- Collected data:
==*==

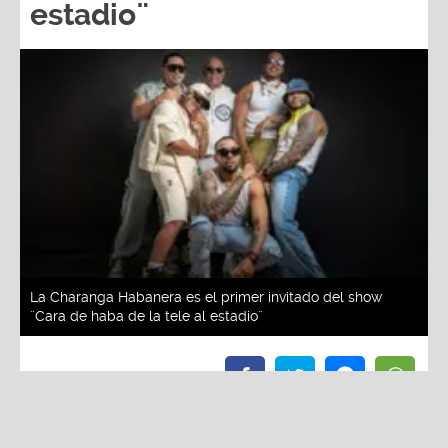
La Charanga Habanera es el primer invitado del show
¨Cara de haba de la tele al estadio¨
Redacción La Zona
Viernes, 30 De Mayo 2025 3:01 PM
Actualizado el 30 de mayo del 2025 3:06 PM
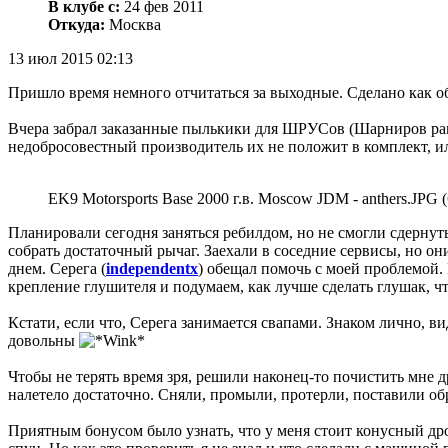
В клубе с:
24 фев 2011
Откуда:
Москва
13 июл 2015 02:13
Пришло время немного отчитаться за выходные. Сделано как об
Вчера забрал заказанные пылькики для ШРУСов (Шарниров равны
недобросовестный производитель их не положит в комплект, ил
EK9 Motorsports Base 2000 г.в. Moscow JDM - anthers.JPG 
Планировали сегодня заняться ребилдом, но не смогли сдернут
собрать достаточный рычаг. Заехали в соседние сервисы, но о
днем. Серега (
independentx
) обещал помочь с моей проблемой. 
крепление глушителя и подумаем, как лучше сделать глушак, чт
Кстати, если что, Серега занимается свапами. Знаком лично, ви
довольны
Чтобы не терять время зря, решили наконец-то почистить мне др
налетело достаточно. Сняли, промыли, протерли, поставили об
Приятным бонусом было узнать, что у меня стоит конусный др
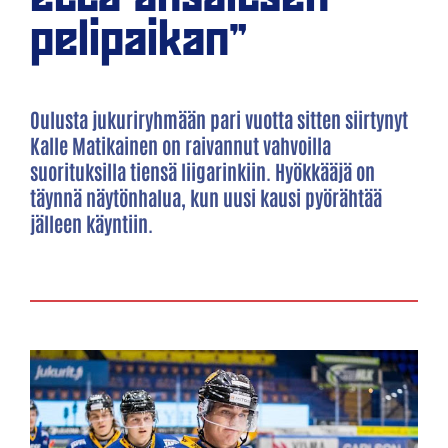
pelipaikan"
Oulusta jukuriryhmään pari vuotta sitten siirtynyt
Kalle Matikainen on raivannut vahvoilla
suorituksilla tiensä liigarinkiin. Hyökkääjä on
täynnä näytönhalua, kun uusi kausi pyörähtää
jälleen käyntiin.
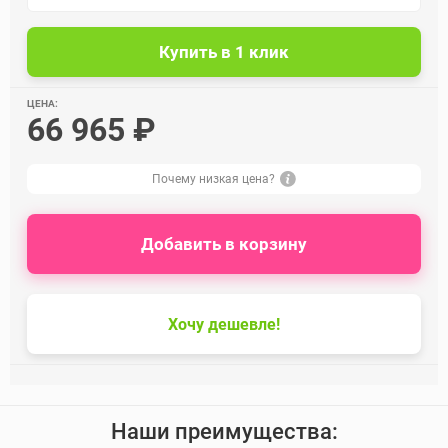
ЦЕНА:
66 965 ₽
Почему низкая цена?
Добавить в корзину
Хочу дешевле!
Наши преимущества:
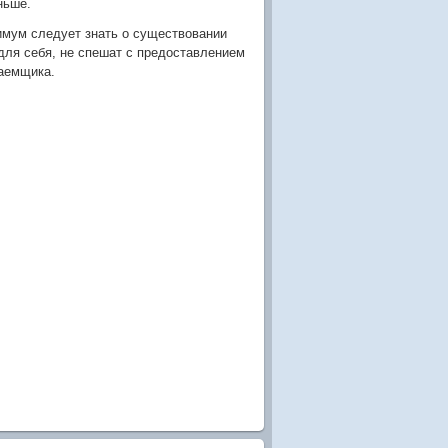
ньше.
имум следует знать о существовании
 для себя, не спешат с предоставлением
заемщика.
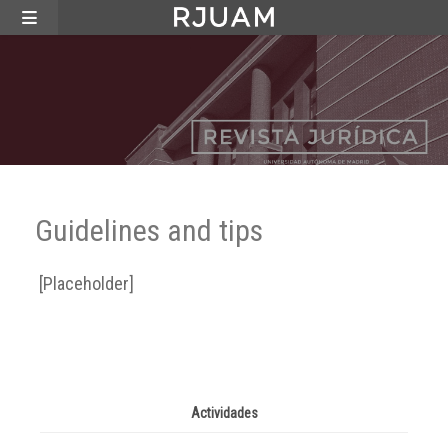
Guidelines and tips
[Placeholder]
Actividades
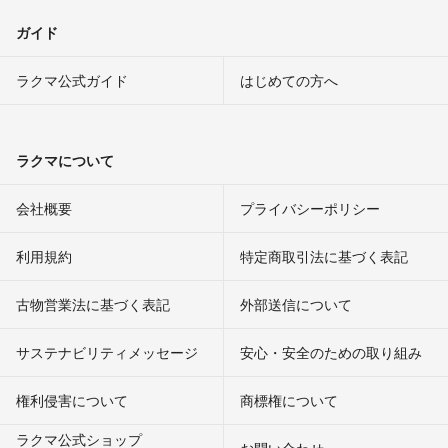
ガイド
ラクマ公式ガイド
はじめての方へ
ラクマについて
会社概要
プライバシーポリシー
利用規約
特定商取引法に基づく表記
古物営業法に基づく表記
外部送信について
サステナビリティメッセージ
安心・安全のための取り組み
権利侵害について
商標権について
ラクマ公式ショップ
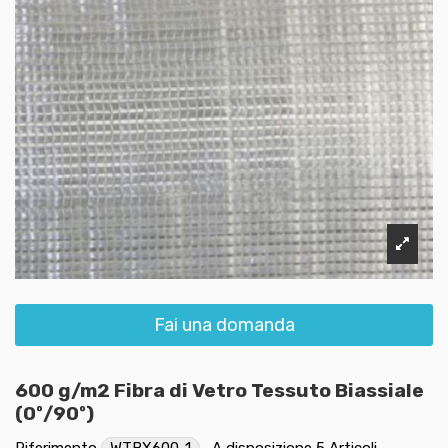
Fai una domanda
600 g/m2 Fibra di Vetro Tessuto Biassiale
(0º/90º)
Riferimento
WTBX600-1
A disposizione
5 Articoli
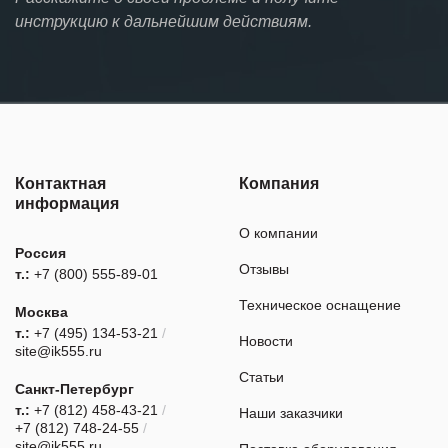
инструкцию к дальнейшим действиям.
Контактная
Компания
информация
О компании
Россия
Отзывы
т.:
+7 (800) 555-89-01
Техническое оснащение
Москва
т.:
+7 (495) 134-53-21
/
Новости
site@ik555.ru
Статьи
Санкт-Петербург
т.:
+7 (812) 458-43-21
/
Наши заказчики
+7 (812) 748-24-55
/
site@ik555.ru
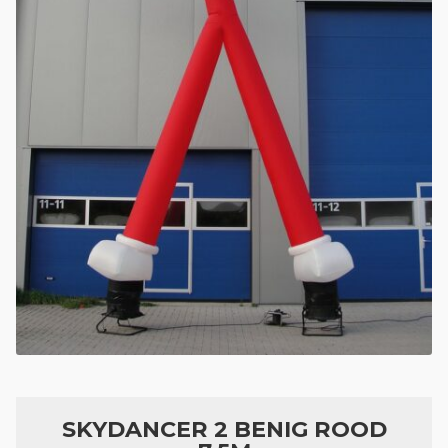
Geboortefiguren
Opblaasfiguren
Eyecatcher
Skytubes
Feestversiering
SKYDANCER 2 BENIG ROOD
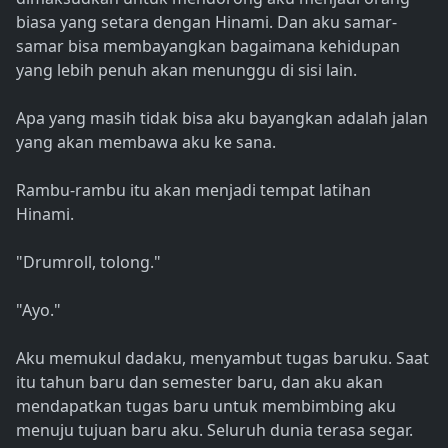
biasa yang setara dengan Hinami. Dan aku samar-
samar bisa membayangkan bagaimana kehidupan
yang lebih penuh akan menunggu di sisi lain.
Apa yang masih tidak bisa aku bayangkan adalah jalan
yang akan membawa aku ke sana.
Rambu-rambu itu akan menjadi tempat latihan
Hinami.
"Drumroll, tolong."
"Ayo."
Aku memukul dadaku, menyambut tugas baruku. Saat
itu tahun baru dan semester baru, dan aku akan
mendapatkan tugas baru untuk membimbing aku
menuju tujuan baru aku. Seluruh dunia terasa segar.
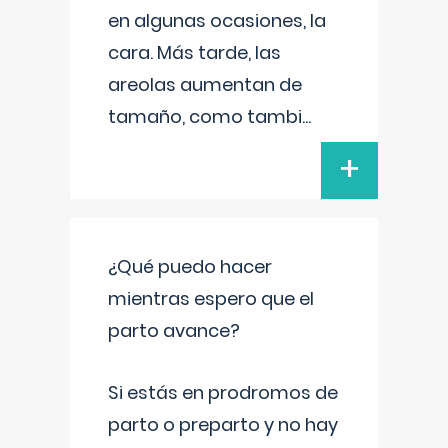
en algunas ocasiones, la
cara. Más tarde, las
areolas aumentan de
tamaño, como tambi
...
+
¿Qué puedo hacer
mientras espero que el
parto avance?
Si estás en prodromos de
parto o preparto y no hay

==*==

- Work instructions: Write out each line above containing "akan".

- Output of the exercise:
yang lebih penuh akan menunggu di sisi lain.
yang akan membawa aku ke sana.
Rambu-rambu itu akan menjadi tempat latihan
itu tahun baru dan semester baru, dan aku akan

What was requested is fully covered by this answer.